### Your task:
Whenever the word "tail" appears in a line of the data below, copy that line.

### Provided records:
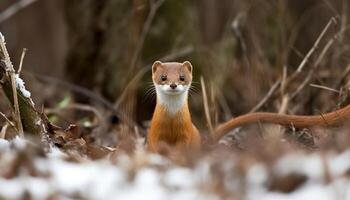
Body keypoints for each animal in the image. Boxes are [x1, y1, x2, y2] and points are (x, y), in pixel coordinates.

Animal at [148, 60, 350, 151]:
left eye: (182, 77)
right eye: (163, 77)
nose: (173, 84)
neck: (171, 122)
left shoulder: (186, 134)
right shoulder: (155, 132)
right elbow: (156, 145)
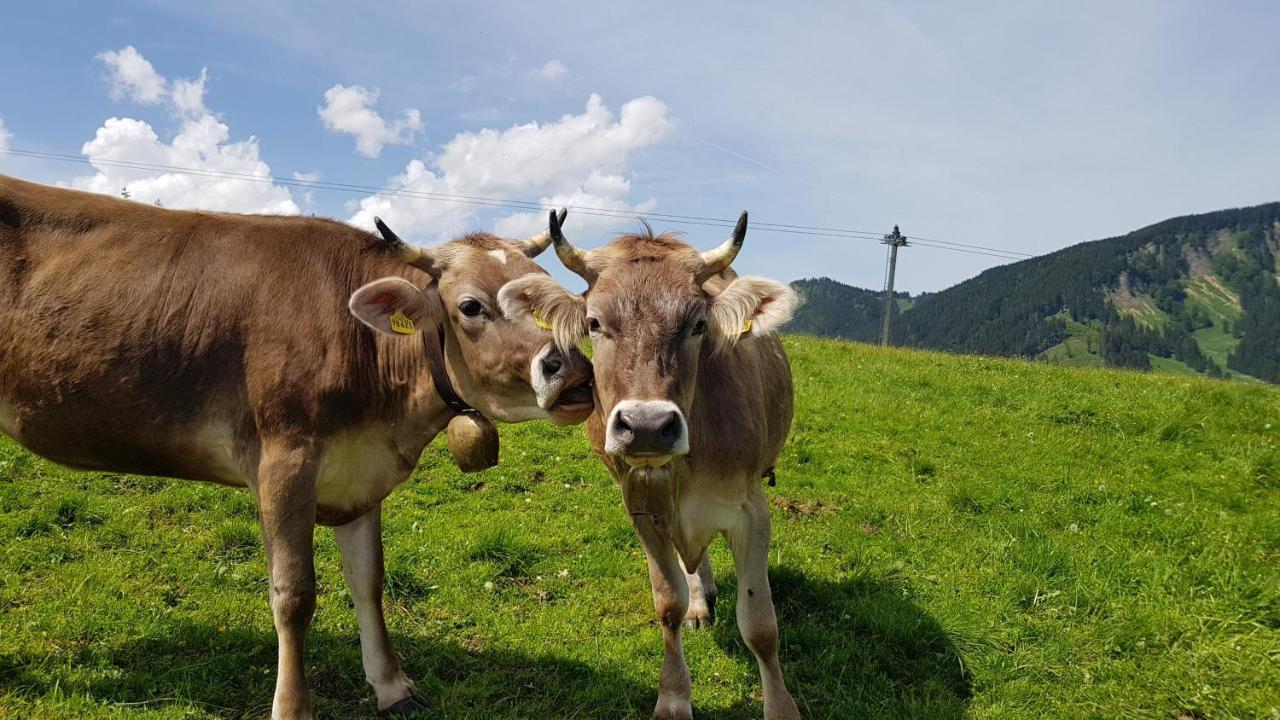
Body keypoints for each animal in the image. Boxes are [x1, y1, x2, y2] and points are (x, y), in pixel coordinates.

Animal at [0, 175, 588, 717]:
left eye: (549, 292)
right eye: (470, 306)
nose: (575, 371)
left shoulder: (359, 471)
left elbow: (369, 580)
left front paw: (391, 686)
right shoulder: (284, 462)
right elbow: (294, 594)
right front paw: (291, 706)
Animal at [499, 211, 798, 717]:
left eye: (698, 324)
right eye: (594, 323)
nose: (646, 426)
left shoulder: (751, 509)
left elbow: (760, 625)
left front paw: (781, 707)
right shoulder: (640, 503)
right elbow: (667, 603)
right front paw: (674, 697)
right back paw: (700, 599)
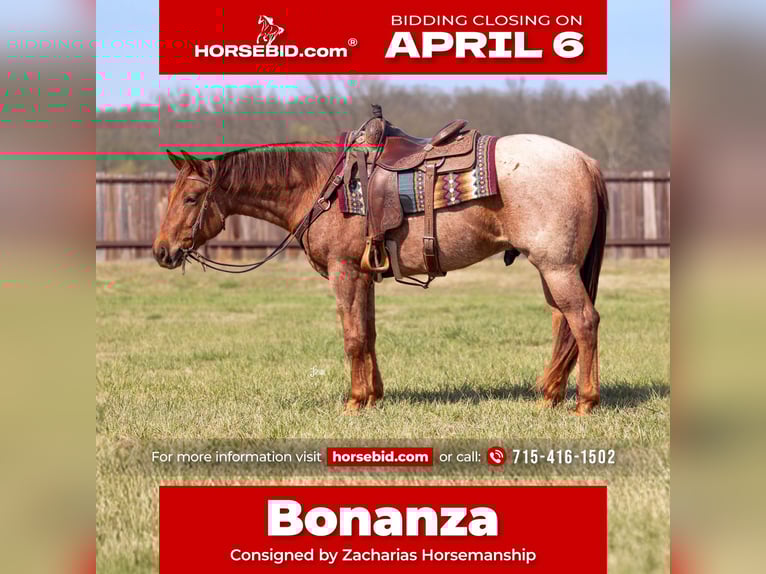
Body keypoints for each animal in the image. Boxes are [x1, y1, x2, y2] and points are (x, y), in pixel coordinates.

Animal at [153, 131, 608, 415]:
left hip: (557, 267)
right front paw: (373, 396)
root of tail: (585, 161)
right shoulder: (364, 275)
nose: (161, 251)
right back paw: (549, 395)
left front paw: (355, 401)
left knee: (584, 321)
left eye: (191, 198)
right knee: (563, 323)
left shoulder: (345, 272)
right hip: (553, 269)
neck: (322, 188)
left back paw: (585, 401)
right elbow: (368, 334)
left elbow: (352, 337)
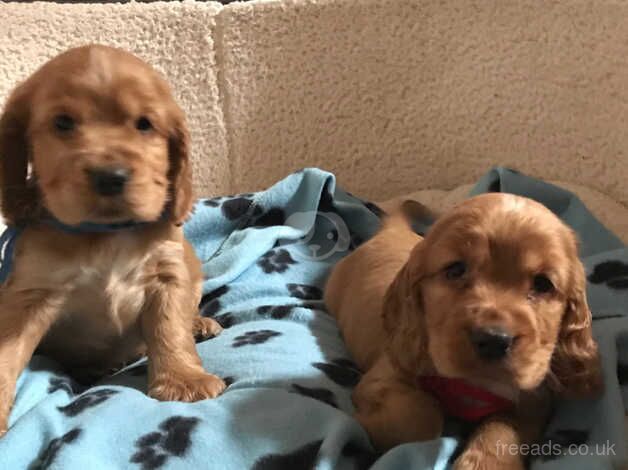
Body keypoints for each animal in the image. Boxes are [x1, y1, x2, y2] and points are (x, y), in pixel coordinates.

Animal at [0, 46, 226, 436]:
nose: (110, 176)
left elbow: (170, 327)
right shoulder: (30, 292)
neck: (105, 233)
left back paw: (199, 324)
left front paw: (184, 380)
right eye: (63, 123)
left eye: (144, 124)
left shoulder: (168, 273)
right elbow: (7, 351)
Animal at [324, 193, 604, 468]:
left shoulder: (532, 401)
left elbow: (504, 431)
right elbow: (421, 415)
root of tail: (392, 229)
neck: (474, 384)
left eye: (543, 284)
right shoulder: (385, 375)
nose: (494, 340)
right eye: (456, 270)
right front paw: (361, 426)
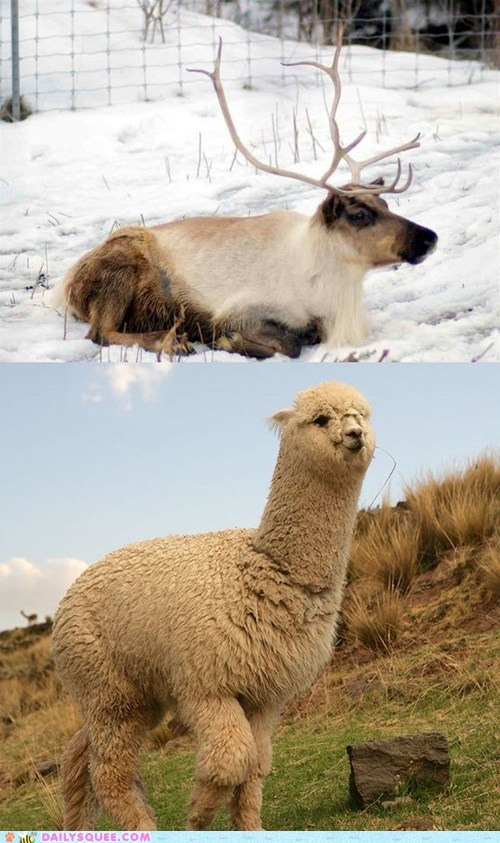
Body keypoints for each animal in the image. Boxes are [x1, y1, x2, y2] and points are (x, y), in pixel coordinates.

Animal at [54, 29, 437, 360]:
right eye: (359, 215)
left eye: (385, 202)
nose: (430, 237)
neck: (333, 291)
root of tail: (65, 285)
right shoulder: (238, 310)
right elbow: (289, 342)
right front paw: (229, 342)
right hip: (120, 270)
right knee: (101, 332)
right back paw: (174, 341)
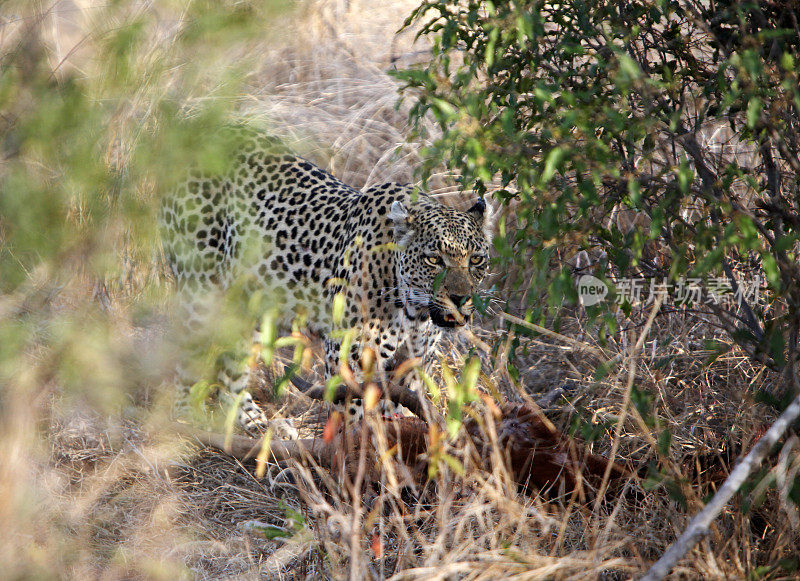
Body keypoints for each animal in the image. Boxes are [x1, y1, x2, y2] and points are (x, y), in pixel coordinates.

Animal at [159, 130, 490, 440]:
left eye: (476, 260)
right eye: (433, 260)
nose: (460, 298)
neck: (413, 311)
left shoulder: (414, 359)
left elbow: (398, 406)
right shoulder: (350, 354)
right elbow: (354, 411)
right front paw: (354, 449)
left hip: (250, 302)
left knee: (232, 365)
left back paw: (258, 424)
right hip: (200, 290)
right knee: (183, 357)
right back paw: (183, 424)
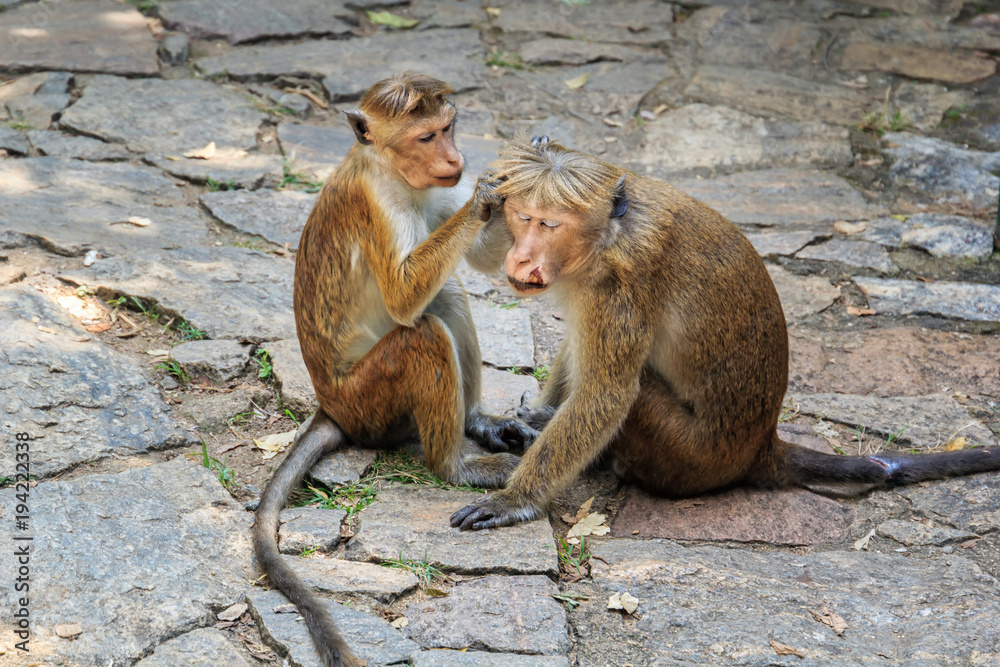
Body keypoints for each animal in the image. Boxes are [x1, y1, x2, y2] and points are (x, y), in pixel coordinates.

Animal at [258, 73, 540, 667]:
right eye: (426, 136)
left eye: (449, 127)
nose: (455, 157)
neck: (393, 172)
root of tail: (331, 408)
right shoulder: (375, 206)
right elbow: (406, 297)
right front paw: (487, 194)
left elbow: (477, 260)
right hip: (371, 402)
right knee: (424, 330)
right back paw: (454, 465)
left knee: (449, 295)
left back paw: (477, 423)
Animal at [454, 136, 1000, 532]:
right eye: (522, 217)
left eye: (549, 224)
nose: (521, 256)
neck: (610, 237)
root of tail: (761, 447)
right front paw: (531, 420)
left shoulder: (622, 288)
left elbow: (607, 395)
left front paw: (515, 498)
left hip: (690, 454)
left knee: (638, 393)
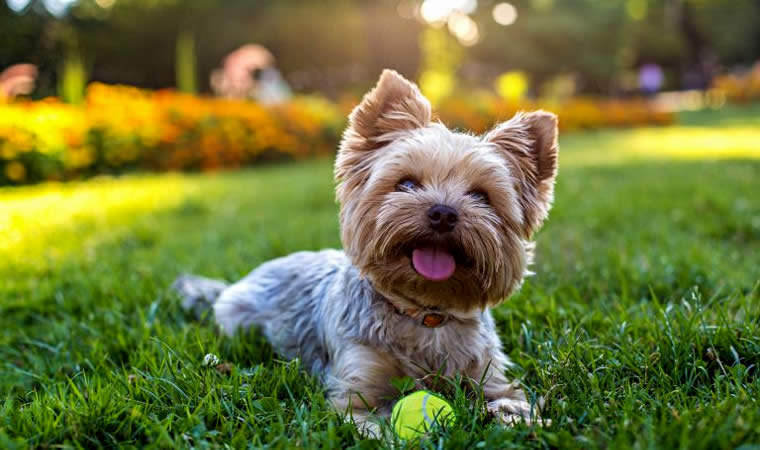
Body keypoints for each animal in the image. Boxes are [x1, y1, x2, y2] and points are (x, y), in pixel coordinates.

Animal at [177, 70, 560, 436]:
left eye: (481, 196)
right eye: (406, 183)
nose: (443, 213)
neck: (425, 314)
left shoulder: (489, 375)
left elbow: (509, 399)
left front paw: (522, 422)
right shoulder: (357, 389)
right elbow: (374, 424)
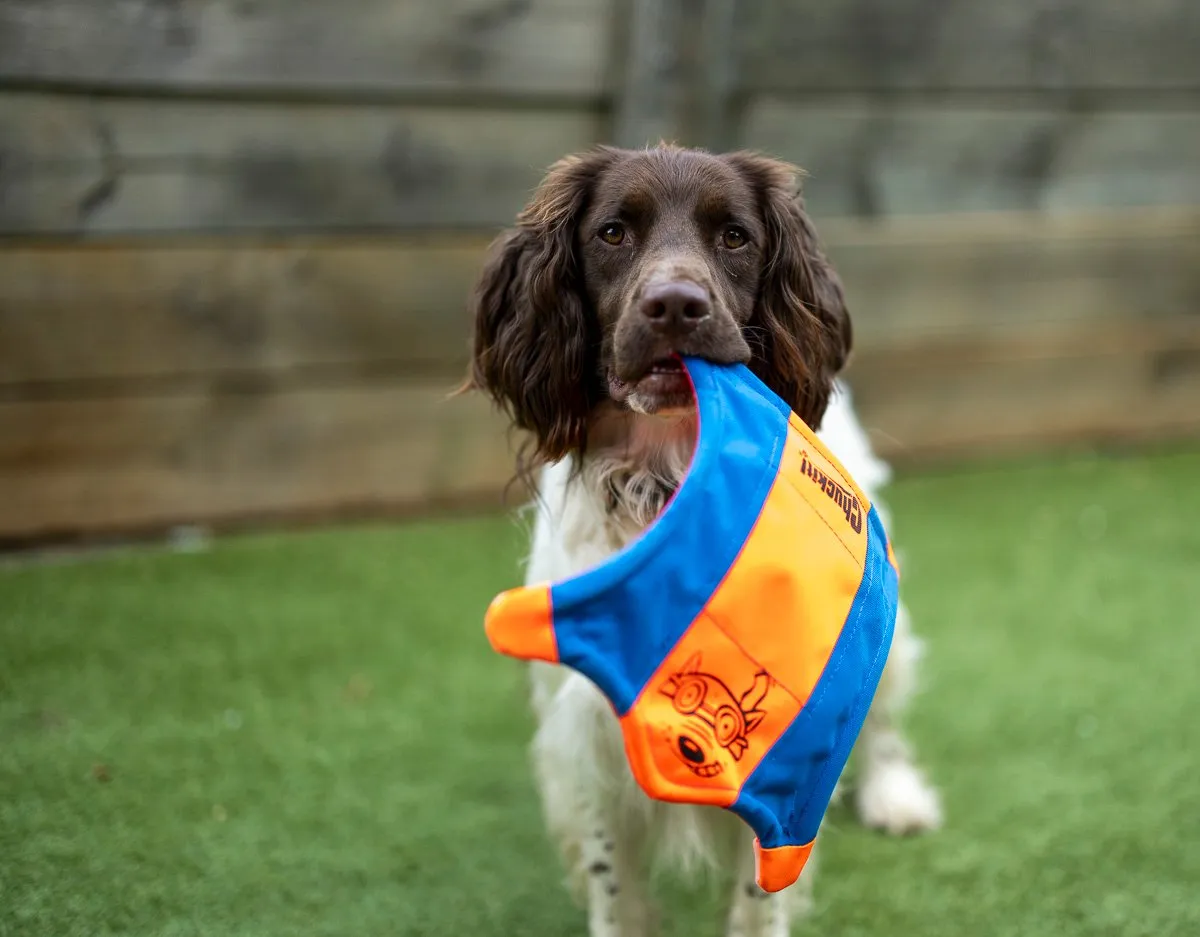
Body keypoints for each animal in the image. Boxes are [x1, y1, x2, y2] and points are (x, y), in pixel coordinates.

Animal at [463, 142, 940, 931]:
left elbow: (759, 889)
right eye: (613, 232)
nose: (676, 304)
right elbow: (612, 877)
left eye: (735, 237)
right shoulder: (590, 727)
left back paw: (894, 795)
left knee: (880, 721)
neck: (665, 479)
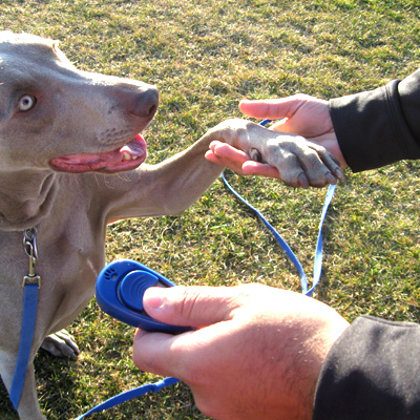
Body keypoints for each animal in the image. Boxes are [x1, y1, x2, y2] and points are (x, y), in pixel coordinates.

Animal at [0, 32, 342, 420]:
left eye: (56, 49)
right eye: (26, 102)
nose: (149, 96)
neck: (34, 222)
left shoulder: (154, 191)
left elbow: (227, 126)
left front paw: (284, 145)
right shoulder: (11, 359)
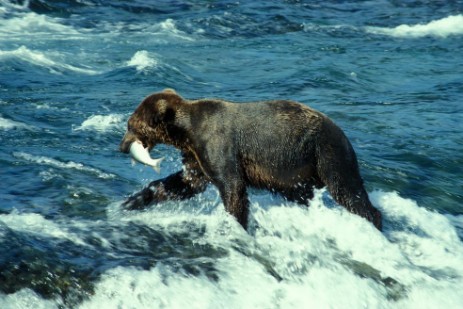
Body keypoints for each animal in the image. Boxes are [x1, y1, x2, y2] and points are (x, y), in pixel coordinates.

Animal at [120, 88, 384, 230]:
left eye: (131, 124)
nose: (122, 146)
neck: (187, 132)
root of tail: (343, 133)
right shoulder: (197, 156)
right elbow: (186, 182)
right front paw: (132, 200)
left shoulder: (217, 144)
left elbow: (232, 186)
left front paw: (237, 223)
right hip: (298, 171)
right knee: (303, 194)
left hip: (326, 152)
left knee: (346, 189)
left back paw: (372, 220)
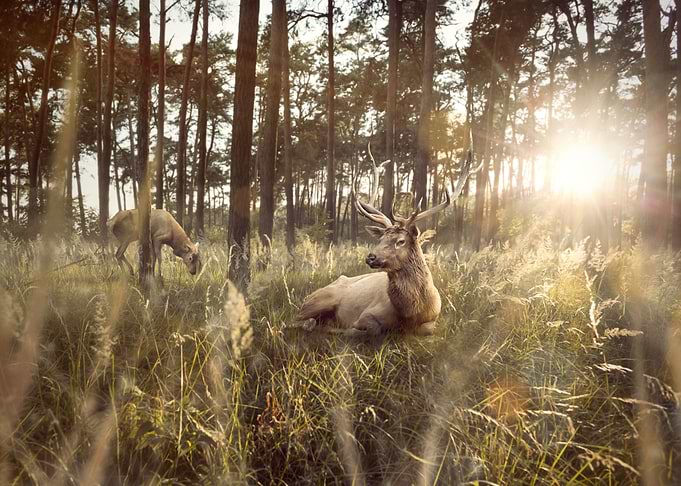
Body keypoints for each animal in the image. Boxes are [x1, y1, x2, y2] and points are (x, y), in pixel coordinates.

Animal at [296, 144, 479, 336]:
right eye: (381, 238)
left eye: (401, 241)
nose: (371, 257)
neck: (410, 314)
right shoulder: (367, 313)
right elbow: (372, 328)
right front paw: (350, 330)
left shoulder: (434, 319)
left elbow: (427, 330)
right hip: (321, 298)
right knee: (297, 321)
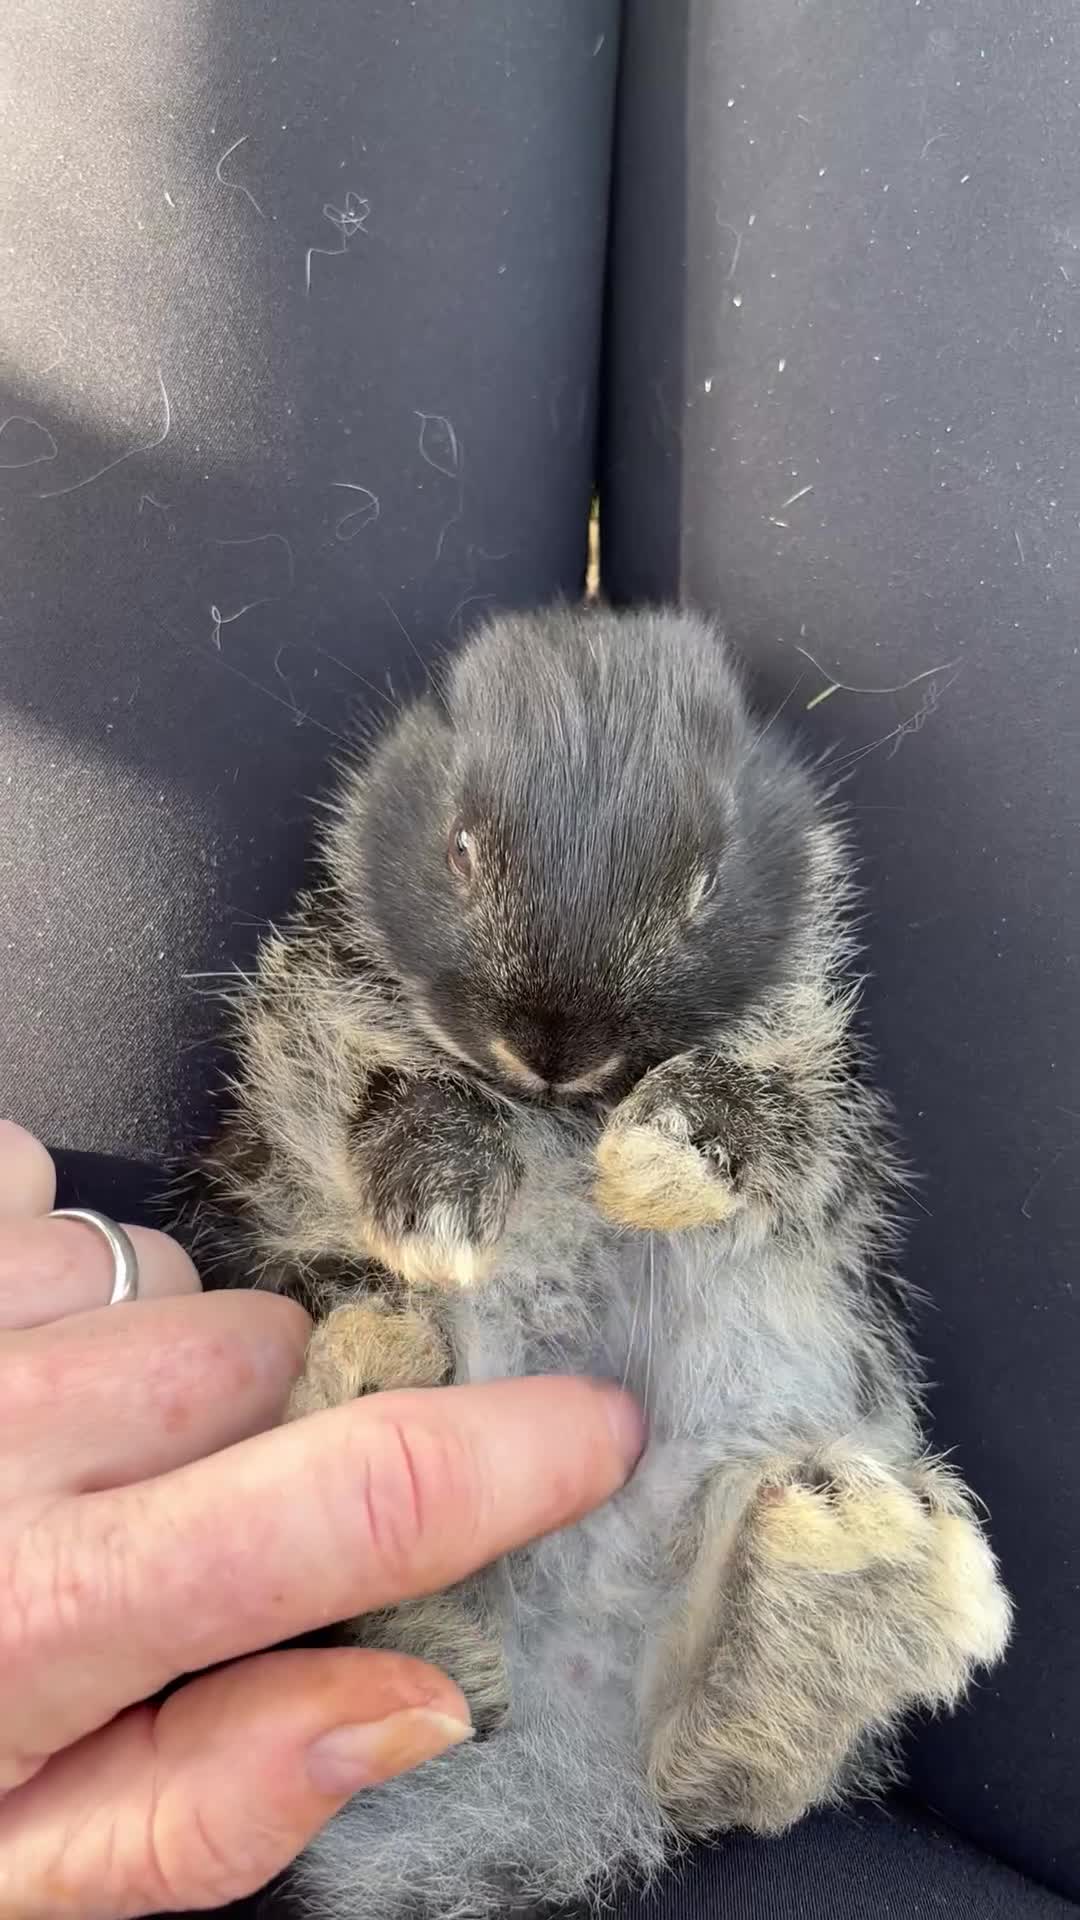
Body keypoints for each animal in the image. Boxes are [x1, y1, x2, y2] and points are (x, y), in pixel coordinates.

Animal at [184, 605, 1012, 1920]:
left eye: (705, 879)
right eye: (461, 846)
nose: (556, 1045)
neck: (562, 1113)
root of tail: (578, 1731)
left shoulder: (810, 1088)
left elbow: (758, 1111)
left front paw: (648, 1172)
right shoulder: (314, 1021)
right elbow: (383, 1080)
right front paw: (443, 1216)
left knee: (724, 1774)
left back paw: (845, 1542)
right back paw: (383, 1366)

### Answer area:
root of tail: (585, 161)
root of tail: (392, 229)
root of tail: (65, 285)
root of tail: (331, 408)
root of tail: (761, 447)
root of tail: (343, 133)
root of tail: (578, 1731)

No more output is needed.